Conservatives have been disgruntled because Harriet Miers never would have been selected for the Court except for the fact that she is the President's friend, staff member, and former lawyer. The selection is viewed as a great opportunity lost, as Miers amounts to a judicial blank slate when many excellent candidates male or female, and of varied ethnicity -- were availabble with stellar credentials regarding judicial restraint.
Injecting religion into the mix sniffed of desperation on the part of the W hite House. President Bush essentially asked his base to trust him. At a press conference, Bush said about Miers: "I know her heart. I know what she believes." He added: "I know her well enough to be able to say that she's not going to change, that 20 years from now she'll be the same person, with the same philosophy, that she is today." By the way, Bush also seemed to indicate that during years working together he never recalled talking about her views on abortion. Hmmm, knows her heart? Trust?
Of course, a hint of hypocrisy lingers as well. When questions were raised about Chief Justice John G. Roberts' Catholic faith leading up to his nomination hearings, his supporters appropriately protested. Now, though, supporters are trying to use Miers' faith in her favor.
So, for conservatives, does it really come down to little more than where she goes to church and trusting the President?
Such a strategy does not speak well of the administration's take on conservatives or Christians. After all, there are lots of conservatives and devout Christians around, but that does not mean they would make good Supreme Court justices. Conservatives understand this fact, and Christians do as well.

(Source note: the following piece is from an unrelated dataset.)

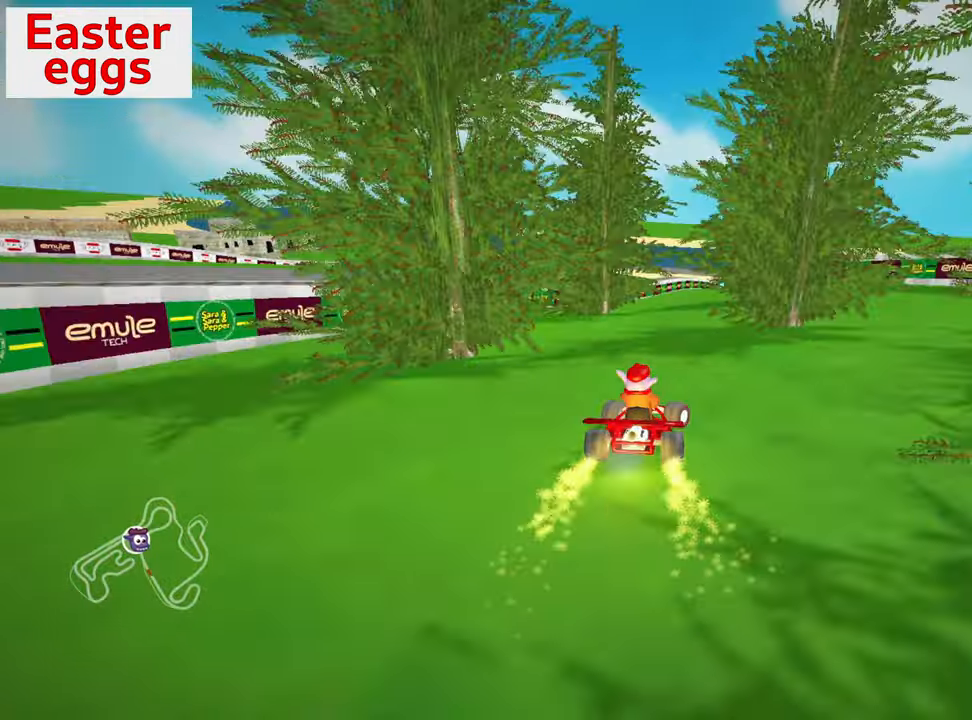
{"keys": ["left", "up"], "events": [[83, "skid", "up"], [133, "right", "up"], [217, "left", "down"]]}
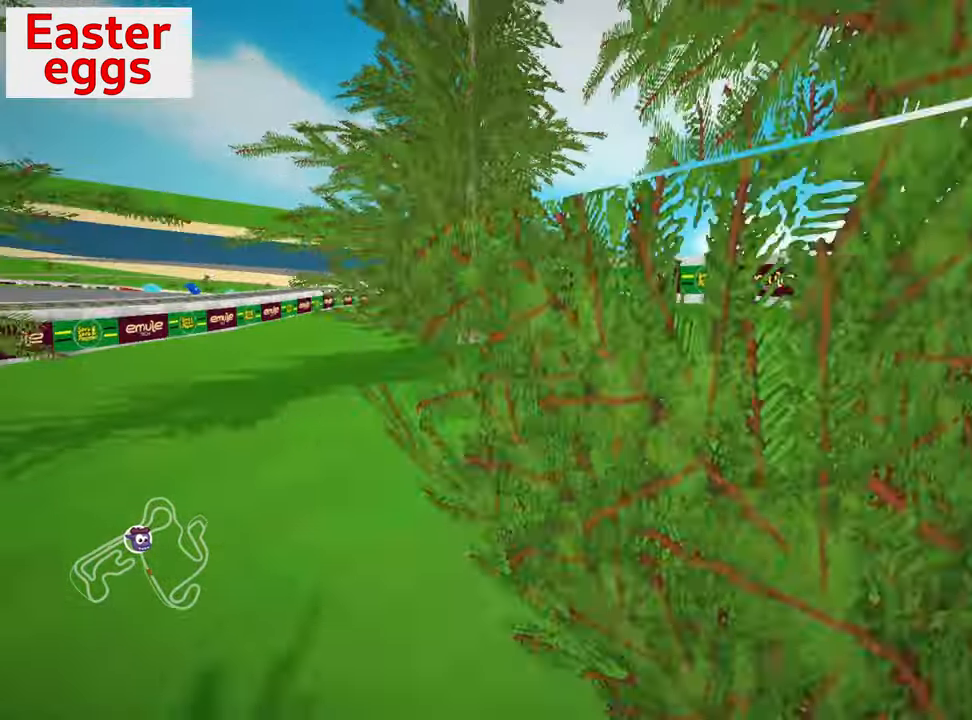
{"keys": ["up"], "events": [[33, "nitro", "down"], [200, "nitro", "up"], [383, "left", "up"]]}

In the end, the President gets to pick pretty much whomever he wants for the Supreme Court. As long as Miers possesses the requisite honesty, integrity, competence and temperament, then she warrants Senate approval. That, however, does not mean she is the best person for the job. Nor does it mean that conservatives or Christians have to be happy.
Faithful Christians unfortunately can possess wrongheaded views on economics, politics, and the environment, for example. The same goes for the law. Christian beliefs or church attendance do not necessarily translate into sound judicial philosophy, leaving conservatives and Christians to pray that in the case of Harriet Miers hopefully they do.